● Travail à faire:
1. Selon l'extrait sur Corneille, où celui-ci écrit-il que le but de la poésie dramatique est de plaire ?
2. Recopiez fidèlement le passage de l'extrait sur Corneille qui commence par « Le but de la » et se poursuit jusqu'à « personne qu’elle introduit. ».

● Extrait du texte:
····················

Bien que Corneille appartienne, comme poète, à la forte race d’Eschyle, il n’a jamais prétendu théoriquement que l’art dramatique eût le devoir d’être utile, et il a même mis à soutenir la thèse opposée une insistance qui étonne. Il écrit dans l’épître dédicatoire de sa tragédie de Médée :

Le but de la poésie dramatique est de plaire, et les règles qu’elle nous prescrit ne sont que des adresses pour en faciliter les moyens au poète... Ici, vous trouverez le crime en son char de triomphe, et peu de personnages sur la scène dont les mœurs ne soient plus mauvaises que bonnes ; mais la peinture et la poésie ont cela de commun, entre beaucoup d’autres choses, que l’une fait souvent de beaux portraits d’une femme laide, et l’autre, de belles imitations d’une action qu’il ne faut pas imiter. Dans la portraiture, il n’est pas question si un visage est beau, mais s’il ressemble ; et dans la poésie, il ne faut pas considérer si les mœurs sont vertueuses, mais si elles sont pareilles à celles de la personne qu’elle introduit.

····················

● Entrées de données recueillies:
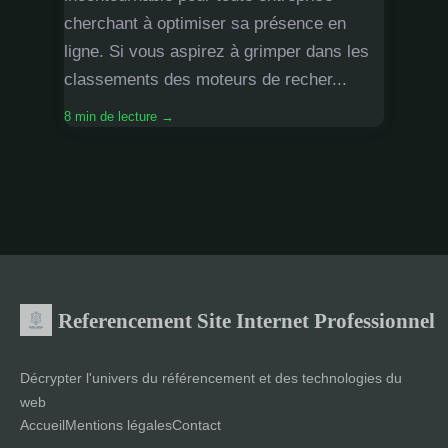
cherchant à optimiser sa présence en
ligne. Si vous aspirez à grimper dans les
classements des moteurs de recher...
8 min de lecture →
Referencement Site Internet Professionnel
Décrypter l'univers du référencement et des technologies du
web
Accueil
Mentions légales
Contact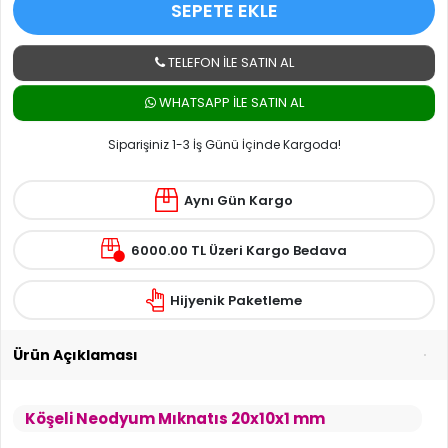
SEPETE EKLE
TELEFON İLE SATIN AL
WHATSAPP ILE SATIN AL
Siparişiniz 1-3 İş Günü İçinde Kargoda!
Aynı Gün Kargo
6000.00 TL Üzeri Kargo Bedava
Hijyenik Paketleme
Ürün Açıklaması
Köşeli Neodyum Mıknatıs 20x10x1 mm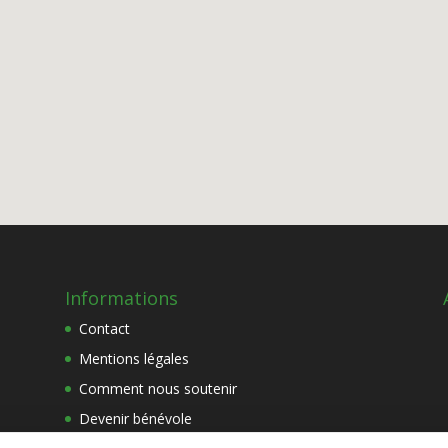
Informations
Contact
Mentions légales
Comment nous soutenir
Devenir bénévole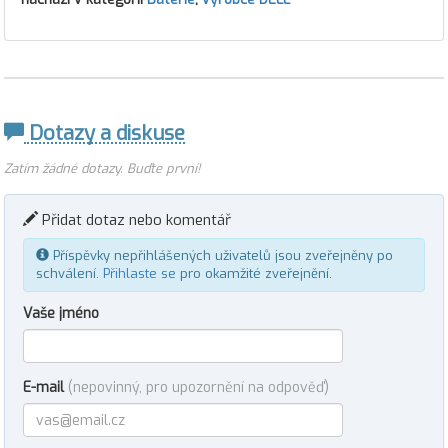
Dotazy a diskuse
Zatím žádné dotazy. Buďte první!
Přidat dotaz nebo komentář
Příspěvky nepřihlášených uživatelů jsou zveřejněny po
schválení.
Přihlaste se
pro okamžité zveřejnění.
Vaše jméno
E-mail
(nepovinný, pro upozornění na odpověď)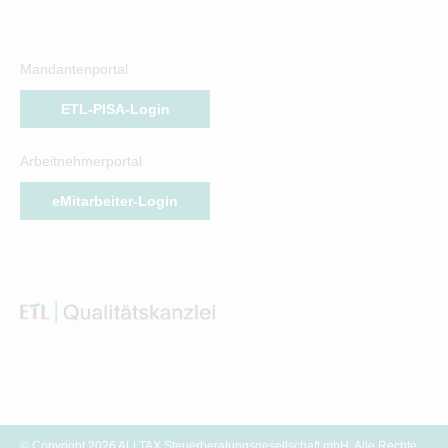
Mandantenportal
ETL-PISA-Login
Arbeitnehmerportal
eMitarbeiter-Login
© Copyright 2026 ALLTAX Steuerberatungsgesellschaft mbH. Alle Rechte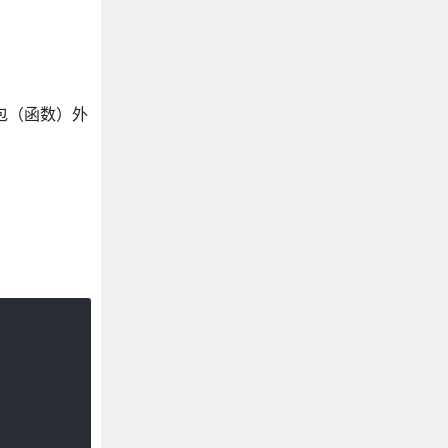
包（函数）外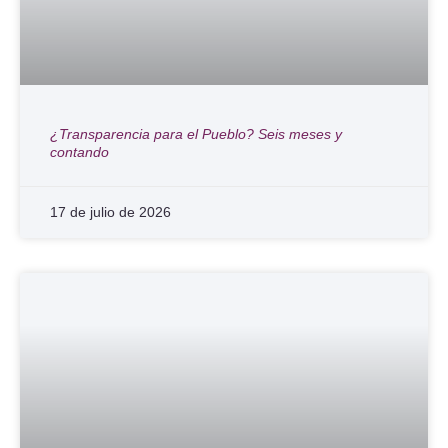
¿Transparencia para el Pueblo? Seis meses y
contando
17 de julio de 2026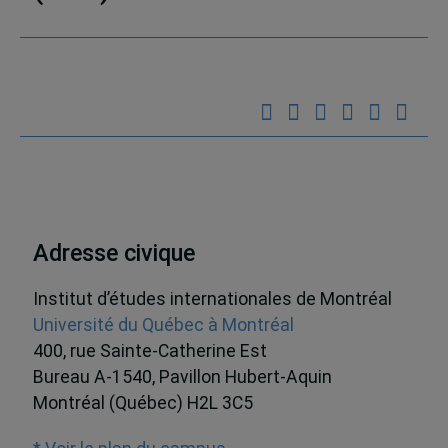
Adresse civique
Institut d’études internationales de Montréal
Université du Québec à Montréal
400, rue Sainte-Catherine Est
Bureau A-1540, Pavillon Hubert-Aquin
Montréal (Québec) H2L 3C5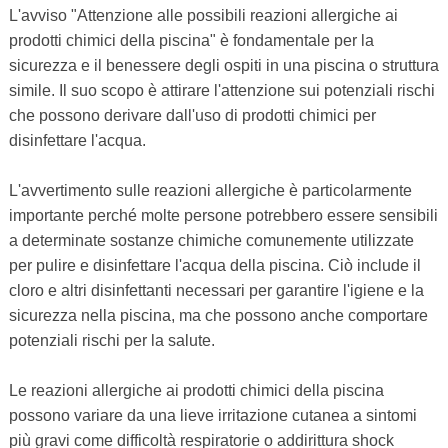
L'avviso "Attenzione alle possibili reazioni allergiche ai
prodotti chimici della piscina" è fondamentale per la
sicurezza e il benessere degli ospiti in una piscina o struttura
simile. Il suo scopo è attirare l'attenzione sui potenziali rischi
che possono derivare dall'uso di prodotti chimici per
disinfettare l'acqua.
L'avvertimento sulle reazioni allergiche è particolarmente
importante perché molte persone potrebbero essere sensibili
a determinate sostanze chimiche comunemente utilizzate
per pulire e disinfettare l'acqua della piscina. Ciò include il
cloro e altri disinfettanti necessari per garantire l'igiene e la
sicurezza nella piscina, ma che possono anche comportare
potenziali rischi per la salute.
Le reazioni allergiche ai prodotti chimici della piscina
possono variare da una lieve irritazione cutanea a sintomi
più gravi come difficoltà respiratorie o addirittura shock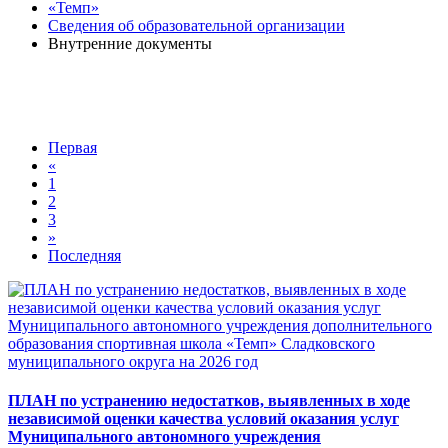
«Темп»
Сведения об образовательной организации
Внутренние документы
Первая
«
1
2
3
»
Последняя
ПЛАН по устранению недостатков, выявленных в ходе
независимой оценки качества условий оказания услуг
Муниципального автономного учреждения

····················

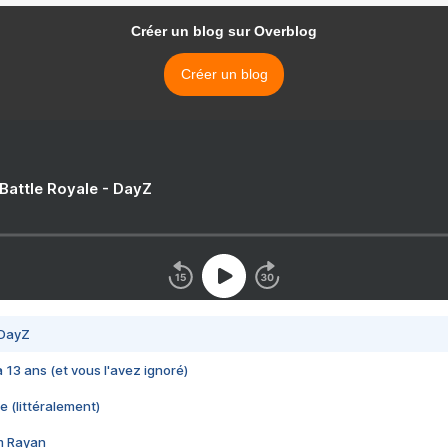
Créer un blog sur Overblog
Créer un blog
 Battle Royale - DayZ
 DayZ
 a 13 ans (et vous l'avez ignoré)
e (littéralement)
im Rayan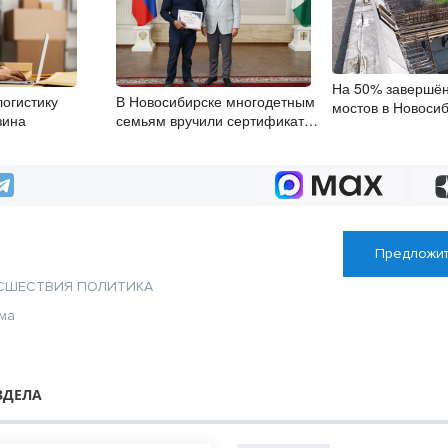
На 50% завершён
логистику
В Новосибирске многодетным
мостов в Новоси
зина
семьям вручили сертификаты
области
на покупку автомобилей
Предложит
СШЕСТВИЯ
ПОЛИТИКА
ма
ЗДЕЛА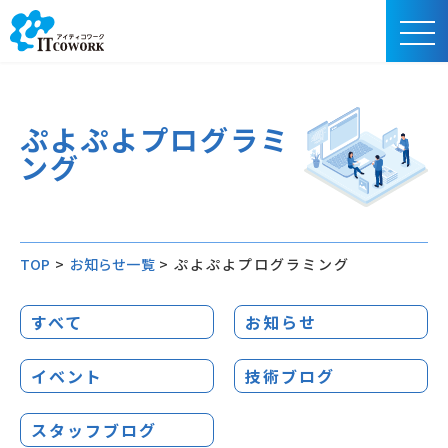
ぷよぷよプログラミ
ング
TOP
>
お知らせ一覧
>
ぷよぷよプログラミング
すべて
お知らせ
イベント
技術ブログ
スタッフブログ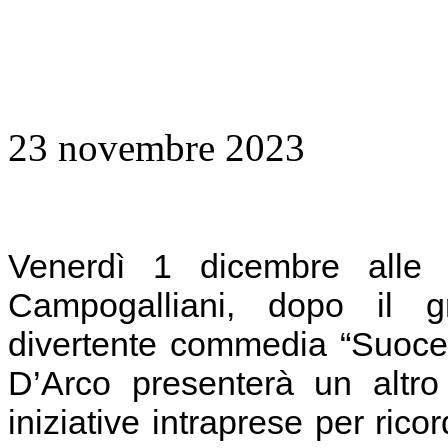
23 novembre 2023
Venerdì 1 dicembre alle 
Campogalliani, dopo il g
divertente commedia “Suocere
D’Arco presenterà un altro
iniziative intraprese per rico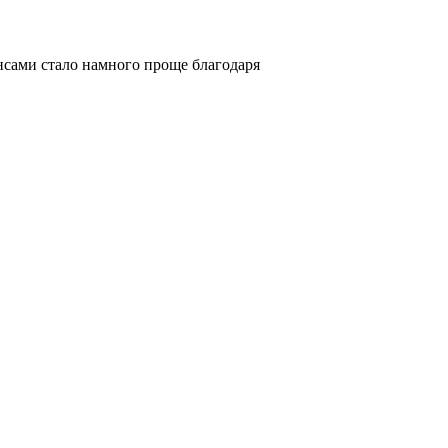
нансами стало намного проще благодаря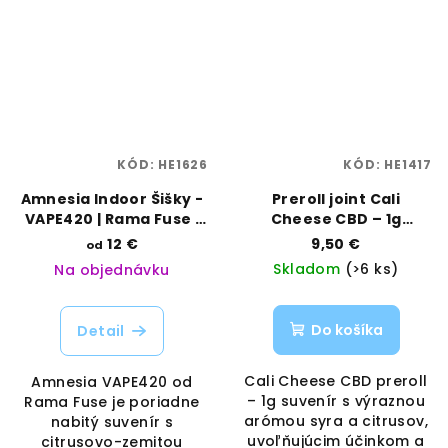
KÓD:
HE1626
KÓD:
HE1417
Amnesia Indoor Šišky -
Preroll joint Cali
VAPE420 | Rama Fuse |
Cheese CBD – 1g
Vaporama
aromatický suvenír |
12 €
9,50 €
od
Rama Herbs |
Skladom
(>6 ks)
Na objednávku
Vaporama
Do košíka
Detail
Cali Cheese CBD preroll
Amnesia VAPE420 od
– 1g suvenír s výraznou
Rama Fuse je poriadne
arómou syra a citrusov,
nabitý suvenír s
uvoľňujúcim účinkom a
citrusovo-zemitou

····················

● Réponses par consigne:
1. Dans l'épître dédicatoire de sa tragédie de Médée.

2.
Le but de la poésie dramatique est de plaire, et les règles qu’elle nous prescrit ne sont que des adresses pour en faciliter les moyens au poète... Ici, vous trouverez le crime en son char de triomphe, et peu de personnages sur la scène dont les mœurs ne soient plus mauvaises que bonnes ; mais la peinture et la poésie ont cela de commun, entre beaucoup d’autres choses, que l’une fait souvent de beaux portraits d’une femme laide, et l’autre, de belles imitations d’une action qu’il ne faut pas imiter. Dans la portraiture, il n’est pas question si un visage est beau, mais s’il ressemble ; et dans la poésie, il ne faut pas considérer si les mœurs sont vertueuses, mais si elles sont pareilles à celles de la personne qu’elle introduit.